Operation Uphold Democracy
A U.S. mission that was designed to keep peace and democracy in Haiti.
Who was involved?
Jean-Bertrand Aristide, the Haitians, United Nations, and the United States.
What happened in the mission?
The U.S. worked with Jean-Bertrand Aristide, who was overthrown by a coup d'etat, to bring democracy back to Haiti. Haiti was left in ruins, and no governing body. The U.S. and Aristide worked together to overthrow the "false" government and replace it with a democratic government to restore the peace.
Where and when did the mission take place?
- Began: September 19, 1994
- Ended: March 31, 1995
The mission took place in Haiti.
Map of where Haiti is located. ^
How did the event unfold?
- The mission started when Jean-Bertrand Aristide took office by a fair election, but was overthrown by the army and forced to leave the country. When he left the country, there was no stable government left, and they were mistreating their citizens.
- The new government regime rejected all peace treaties from the U.S., and broke a law they made with the U.S. Clinton sent troops in to relieve the citizens from the brutality, and restore the government.
- The U.S. army of about 20,000 military personal along with 5,000 non-U.S. forces, worked with Aristide to restore the democratic government in Haiti. The U.S. started airlifting troops to Haiti to keep the the entry into Haiti peaceful. President Clinton dispatched a negotiating term which caused the top leaders to leave Haiti.
- The government control switched to The United Nations Mission in Haiti (UNMIH), allowing Haiti to return to order, Aristide to return to Haiti, and a peaceful election for the new president on March 31, 1995.

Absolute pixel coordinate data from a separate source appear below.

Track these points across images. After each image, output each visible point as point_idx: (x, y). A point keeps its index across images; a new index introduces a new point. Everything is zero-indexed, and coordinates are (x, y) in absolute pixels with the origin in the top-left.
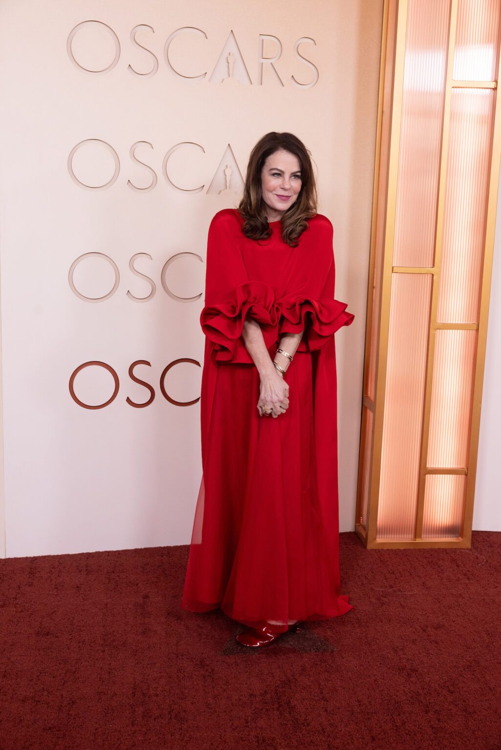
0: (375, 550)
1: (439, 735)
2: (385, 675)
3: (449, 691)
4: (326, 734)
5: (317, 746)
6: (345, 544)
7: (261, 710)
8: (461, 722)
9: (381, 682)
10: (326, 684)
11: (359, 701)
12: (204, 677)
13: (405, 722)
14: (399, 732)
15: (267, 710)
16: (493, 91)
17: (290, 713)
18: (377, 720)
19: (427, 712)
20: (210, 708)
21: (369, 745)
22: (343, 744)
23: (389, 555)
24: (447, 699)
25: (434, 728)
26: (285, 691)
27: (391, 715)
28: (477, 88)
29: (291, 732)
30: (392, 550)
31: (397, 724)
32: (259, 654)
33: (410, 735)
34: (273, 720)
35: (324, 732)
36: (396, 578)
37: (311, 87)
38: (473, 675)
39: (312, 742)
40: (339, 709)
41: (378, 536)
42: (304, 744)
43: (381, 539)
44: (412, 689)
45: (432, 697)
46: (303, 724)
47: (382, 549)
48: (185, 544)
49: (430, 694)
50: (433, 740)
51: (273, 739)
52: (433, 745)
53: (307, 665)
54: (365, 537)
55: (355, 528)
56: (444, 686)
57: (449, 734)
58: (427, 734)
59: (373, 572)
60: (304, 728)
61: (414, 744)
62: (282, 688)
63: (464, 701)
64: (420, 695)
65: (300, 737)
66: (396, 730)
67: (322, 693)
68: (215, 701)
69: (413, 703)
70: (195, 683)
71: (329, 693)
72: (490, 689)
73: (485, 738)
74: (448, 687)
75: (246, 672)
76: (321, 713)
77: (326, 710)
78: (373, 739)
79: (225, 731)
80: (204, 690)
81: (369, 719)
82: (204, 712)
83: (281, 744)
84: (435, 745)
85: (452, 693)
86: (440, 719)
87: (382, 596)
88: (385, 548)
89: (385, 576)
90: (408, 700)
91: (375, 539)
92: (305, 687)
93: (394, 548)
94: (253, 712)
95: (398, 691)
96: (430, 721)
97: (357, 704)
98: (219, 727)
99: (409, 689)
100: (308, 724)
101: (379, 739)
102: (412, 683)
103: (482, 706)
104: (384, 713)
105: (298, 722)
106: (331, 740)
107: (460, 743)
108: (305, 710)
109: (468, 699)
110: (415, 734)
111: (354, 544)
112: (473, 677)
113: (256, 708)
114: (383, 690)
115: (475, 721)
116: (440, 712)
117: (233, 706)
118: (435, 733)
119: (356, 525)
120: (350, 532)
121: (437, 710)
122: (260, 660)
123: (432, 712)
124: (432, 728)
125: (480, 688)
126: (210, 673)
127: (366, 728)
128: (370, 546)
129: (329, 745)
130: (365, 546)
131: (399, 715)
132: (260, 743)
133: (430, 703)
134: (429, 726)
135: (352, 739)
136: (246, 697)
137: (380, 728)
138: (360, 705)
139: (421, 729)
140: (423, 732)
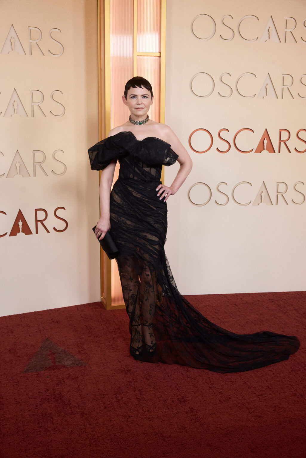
0: (111, 310)
1: (140, 402)
2: (114, 375)
3: (147, 379)
4: (80, 408)
5: (75, 414)
6: (95, 308)
7: (45, 399)
8: (152, 394)
9: (111, 378)
10: (81, 382)
11: (98, 389)
12: (14, 386)
13: (123, 397)
14: (119, 402)
15: (48, 399)
16: (159, 58)
17: (61, 399)
18: (108, 398)
19: (134, 391)
20: (16, 401)
21: (103, 410)
22: (89, 412)
23: (119, 312)
24: (145, 383)
25: (138, 398)
26: (58, 388)
27: (116, 394)
28: (150, 56)
29: (61, 409)
30: (120, 310)
31: (119, 399)
32: (45, 370)
33: (125, 403)
34: (52, 404)
35: (79, 407)
36: (122, 324)
37: (61, 56)
38: (160, 370)
39: (72, 412)
40: (87, 394)
41: (112, 303)
42: (68, 414)
43: (114, 304)
44: (127, 380)
45: (138, 383)
46: (68, 404)
47: (115, 310)
48: (4, 316)
49: (137, 382)
50: (137, 405)
51: (51, 414)
52: (137, 407)
53: (71, 374)
54: (105, 304)
55: (101, 300)
56: (144, 377)
57: (146, 400)
58: (134, 402)
59: (109, 322)
60: (68, 406)
61: (127, 407)
62: (57, 387)
63: (155, 384)
64: (131, 382)
65: (66, 411)
66: (118, 402)
67: (79, 387)
68: (19, 398)
69: (127, 387)
70: (8, 389)
71: (82, 387)
72: (168, 376)
73: (164, 401)
74: (146, 377)
75: (38, 381)
76: (78, 397)
77: (81, 396)
78: (105, 408)
79: (24, 412)
80: (13, 392)
81: (104, 398)
82: (13, 404)
83: (55, 415)
84: (138, 407)
85: (148, 380)
86: (141, 394)
87: (114, 334)
88: (117, 309)
89: (116, 324)
90: (125, 386)
91: (111, 304)
92: (69, 385)
93: (121, 308)
94: (41, 401)
95: (120, 382)
96: (136, 396)
97: (97, 391)
98: (21, 411)
99: (126, 380)
100: (71, 404)
101: (108, 407)
102: (128, 377)
103: (164, 385)
104: (112, 394)
105: (65, 403)
106: (82, 410)
107: (151, 405)
108: (69, 397)
109: (156, 382)
110: (128, 403)
111: (100, 308)
112: (160, 371)
113: (42, 398)
114: (112, 382)
115: (159, 393)
116: (142, 390)
117: (29, 399)
118: (138, 401)
119: (101, 298)
120: (98, 302)
121: (140, 390)
122: (45, 373)
123: (138, 391)
124: (137, 399)
125: (163, 376)
126: (17, 383)
127: (102, 403)
128: (108, 309)
129: (81, 413)
130: (105, 309)
131: (120, 394)
132: (44, 416)
133: (136, 386)
134: (135, 398)
135: (94, 409)
136: (36, 393)
137: (109, 401)
138: (99, 391)
139: (131, 400)
140: (132, 401)
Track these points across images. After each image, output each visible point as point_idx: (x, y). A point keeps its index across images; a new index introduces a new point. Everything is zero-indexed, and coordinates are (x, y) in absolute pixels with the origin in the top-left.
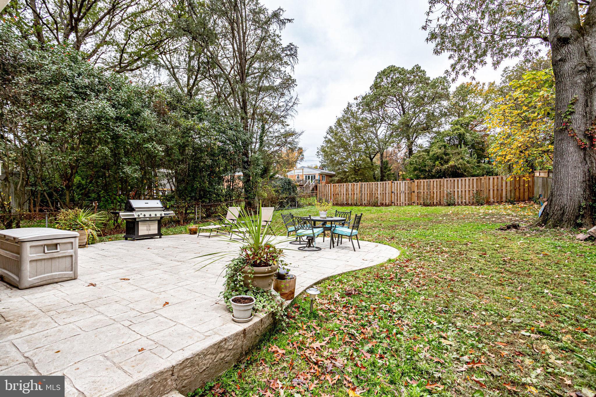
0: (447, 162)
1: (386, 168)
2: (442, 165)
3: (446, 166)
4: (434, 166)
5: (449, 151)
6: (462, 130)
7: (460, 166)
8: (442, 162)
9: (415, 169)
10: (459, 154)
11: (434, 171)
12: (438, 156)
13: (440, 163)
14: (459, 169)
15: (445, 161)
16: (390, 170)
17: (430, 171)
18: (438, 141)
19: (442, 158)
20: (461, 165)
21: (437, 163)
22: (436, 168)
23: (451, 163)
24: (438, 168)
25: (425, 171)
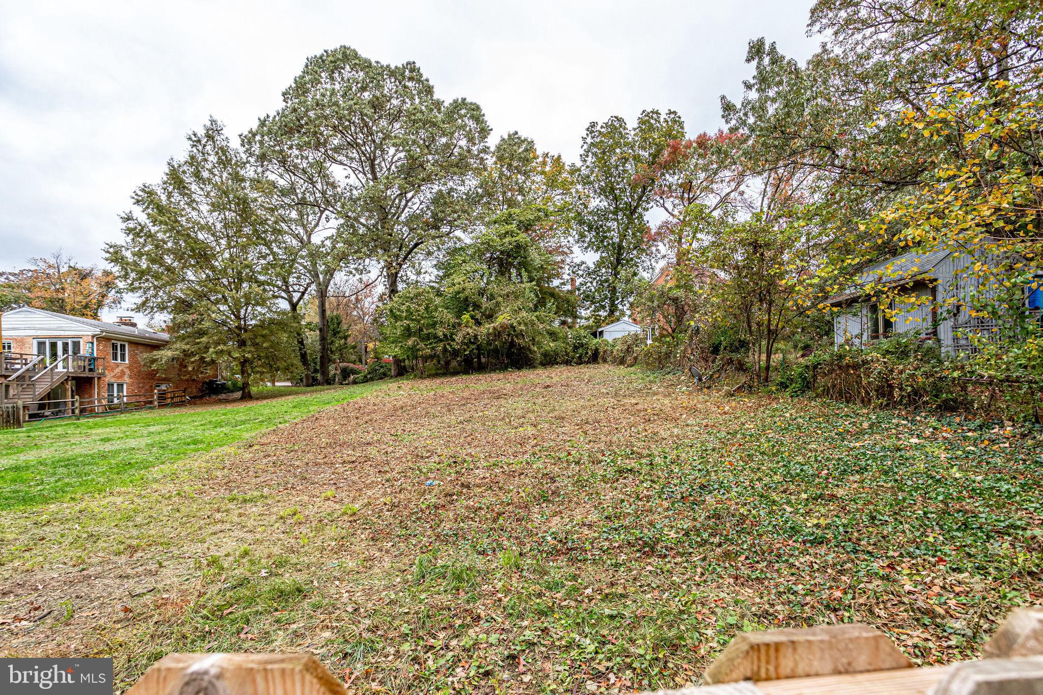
0: (490, 316)
1: (335, 333)
2: (478, 323)
3: (487, 328)
4: (460, 324)
5: (494, 288)
6: (522, 237)
7: (523, 327)
8: (478, 316)
9: (408, 333)
10: (517, 298)
11: (459, 338)
12: (466, 299)
13: (472, 317)
14: (521, 335)
15: (483, 314)
16: (346, 338)
17: (448, 338)
18: (464, 261)
19: (477, 306)
20: (526, 324)
21: (466, 317)
22: (465, 330)
23: (503, 318)
24: (470, 331)
25: (436, 337)
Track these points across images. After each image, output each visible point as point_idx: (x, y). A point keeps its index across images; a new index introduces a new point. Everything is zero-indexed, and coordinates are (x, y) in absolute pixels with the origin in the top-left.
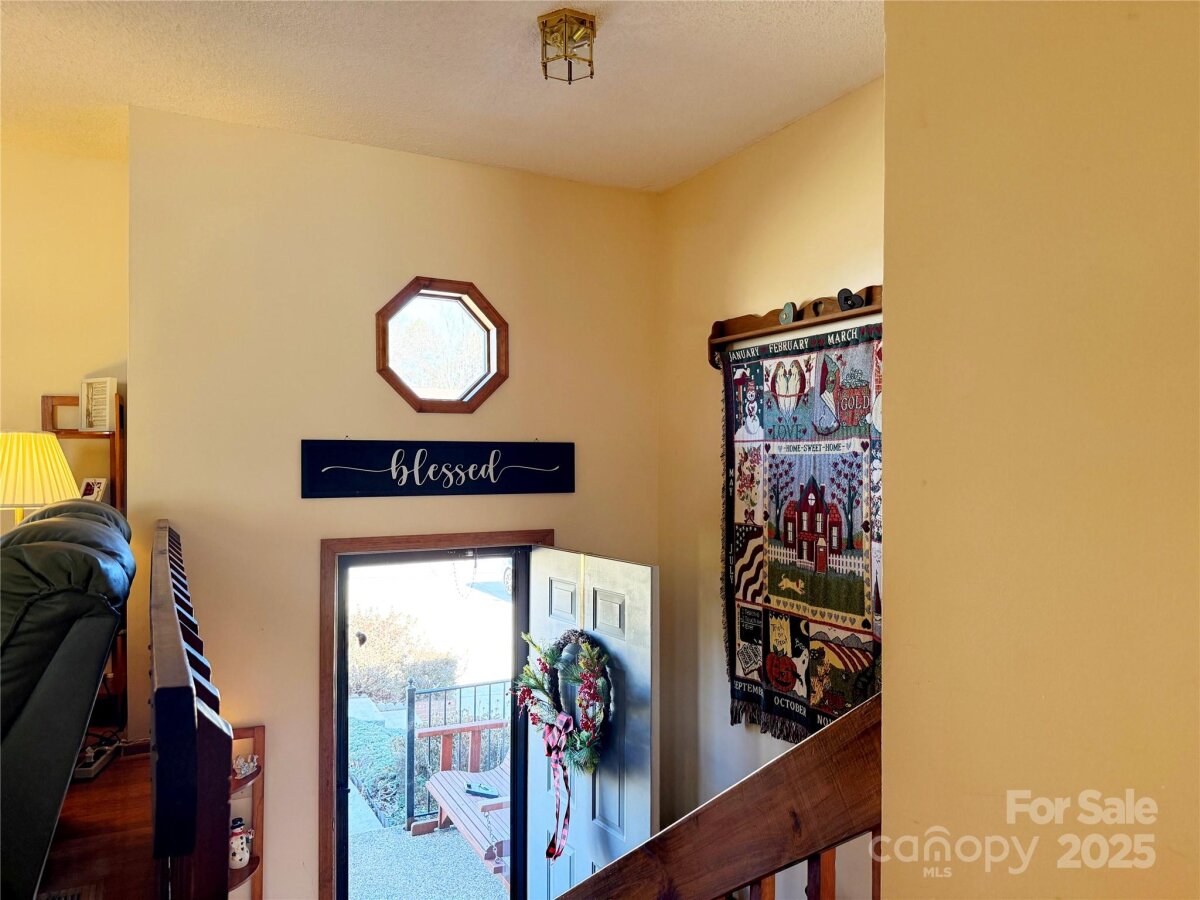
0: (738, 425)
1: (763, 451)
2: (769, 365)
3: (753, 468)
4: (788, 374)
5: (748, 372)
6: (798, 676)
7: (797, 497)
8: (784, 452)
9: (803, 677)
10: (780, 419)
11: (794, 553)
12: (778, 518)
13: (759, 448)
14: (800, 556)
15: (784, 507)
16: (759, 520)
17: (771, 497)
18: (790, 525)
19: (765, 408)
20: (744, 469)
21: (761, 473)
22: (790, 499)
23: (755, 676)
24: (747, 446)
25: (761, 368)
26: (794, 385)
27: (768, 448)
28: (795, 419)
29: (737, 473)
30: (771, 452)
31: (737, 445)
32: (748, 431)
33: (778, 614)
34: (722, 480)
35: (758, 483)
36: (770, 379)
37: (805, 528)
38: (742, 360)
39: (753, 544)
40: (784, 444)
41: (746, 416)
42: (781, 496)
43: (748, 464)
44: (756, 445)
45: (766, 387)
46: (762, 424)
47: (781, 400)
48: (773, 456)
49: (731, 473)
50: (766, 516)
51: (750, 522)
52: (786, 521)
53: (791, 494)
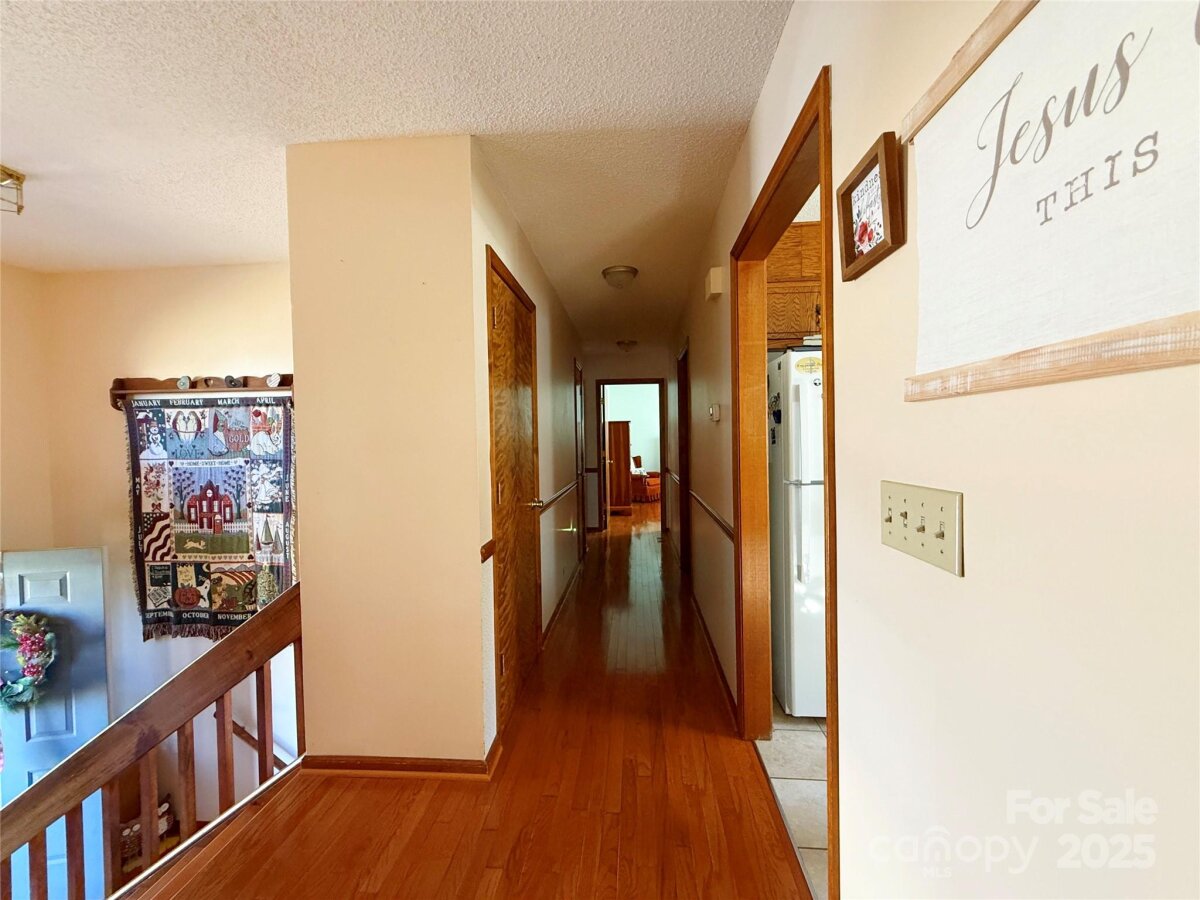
0: (143, 449)
1: (167, 466)
2: (171, 412)
3: (159, 477)
4: (187, 420)
5: (151, 415)
6: (202, 597)
7: (198, 492)
8: (185, 466)
9: (206, 597)
10: (181, 446)
11: (197, 526)
12: (182, 507)
13: (163, 464)
14: (202, 527)
15: (187, 500)
16: (165, 508)
17: (176, 494)
18: (193, 510)
19: (168, 438)
20: (150, 477)
21: (165, 479)
22: (191, 494)
23: (166, 606)
24: (152, 463)
25: (163, 414)
26: (193, 426)
27: (171, 464)
28: (194, 447)
29: (143, 480)
30: (174, 466)
31: (142, 462)
32: (153, 453)
33: (183, 564)
34: (128, 486)
35: (163, 486)
36: (171, 421)
37: (205, 510)
38: (145, 407)
39: (160, 525)
40: (185, 461)
41: (150, 443)
42: (184, 493)
43: (153, 474)
44: (161, 462)
45: (168, 426)
46: (165, 448)
47: (182, 435)
48: (177, 469)
49: (137, 480)
50: (172, 506)
51: (157, 511)
52: (189, 507)
53: (193, 491)
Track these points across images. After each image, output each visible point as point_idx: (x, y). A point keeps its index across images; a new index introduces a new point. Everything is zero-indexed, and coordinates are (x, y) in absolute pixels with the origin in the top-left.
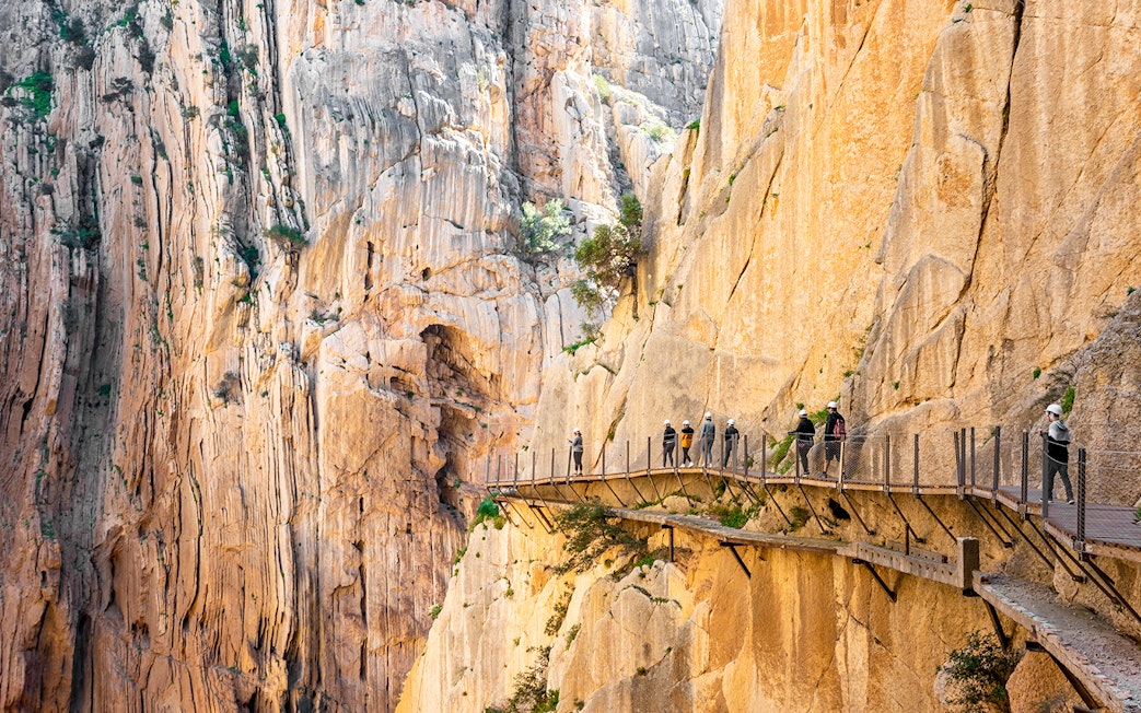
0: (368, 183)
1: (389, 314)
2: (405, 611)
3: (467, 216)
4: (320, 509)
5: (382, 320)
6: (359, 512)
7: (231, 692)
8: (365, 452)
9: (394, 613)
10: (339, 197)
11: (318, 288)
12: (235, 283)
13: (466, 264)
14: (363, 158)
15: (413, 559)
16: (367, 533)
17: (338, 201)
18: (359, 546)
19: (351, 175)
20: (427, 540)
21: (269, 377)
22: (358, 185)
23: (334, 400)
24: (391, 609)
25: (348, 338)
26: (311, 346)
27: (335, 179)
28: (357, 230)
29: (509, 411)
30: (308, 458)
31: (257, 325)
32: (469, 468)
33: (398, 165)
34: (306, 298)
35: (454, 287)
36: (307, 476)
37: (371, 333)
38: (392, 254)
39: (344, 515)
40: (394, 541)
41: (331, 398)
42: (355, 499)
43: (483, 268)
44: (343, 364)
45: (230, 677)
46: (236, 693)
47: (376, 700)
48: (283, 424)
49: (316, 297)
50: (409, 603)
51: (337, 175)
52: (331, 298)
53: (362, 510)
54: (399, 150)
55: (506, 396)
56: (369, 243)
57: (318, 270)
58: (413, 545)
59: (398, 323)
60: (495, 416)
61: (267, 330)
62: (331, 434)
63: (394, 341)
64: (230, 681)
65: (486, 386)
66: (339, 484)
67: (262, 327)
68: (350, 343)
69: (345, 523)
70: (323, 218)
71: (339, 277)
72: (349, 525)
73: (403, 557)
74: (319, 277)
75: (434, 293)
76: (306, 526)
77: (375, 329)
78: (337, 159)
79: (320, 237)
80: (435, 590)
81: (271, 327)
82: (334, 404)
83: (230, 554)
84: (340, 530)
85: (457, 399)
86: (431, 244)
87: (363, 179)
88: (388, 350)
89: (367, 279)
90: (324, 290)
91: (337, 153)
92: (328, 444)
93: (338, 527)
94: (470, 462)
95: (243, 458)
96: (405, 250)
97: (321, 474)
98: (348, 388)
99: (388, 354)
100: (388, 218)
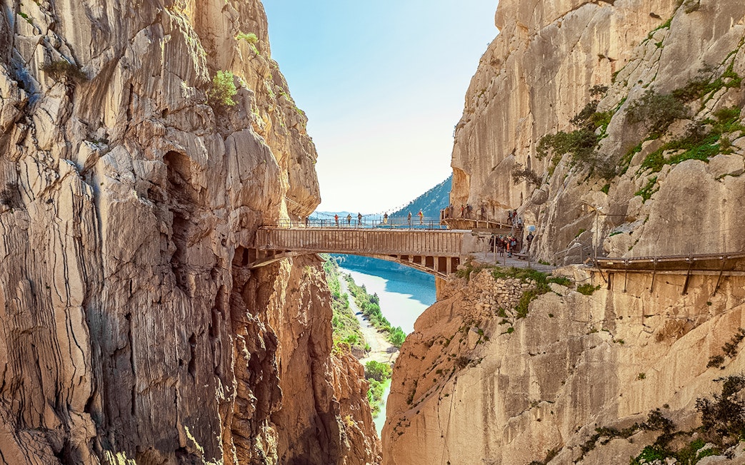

USS America in route to Haiti with military personal aboard. ^
Why did the events occur in the way they did?
President Clinton's main goal was to get rid of the government regime in Haiti without a war having to take place. Before Clinton sent troops to Haiti, he sent a negotiation to Haiti to warn them of the potential invasion. Haiti rejected the peace agreement, like they have with all the other ones, causing Clinton to send troops in. The uncontrolled government in Haiti was treating their citizens unlawfully. When the troops arrived to Haiti, the main leaders of Haiti left. Eventually, Aristide was allowed back into Haiti, and the peace was brought back. The operation was completed without a major war breaking out. Since The Haitian leaders rejected several peace agreements, and broke a law they made with the U.S. Clinton was forced to send troops in to protect the U.S.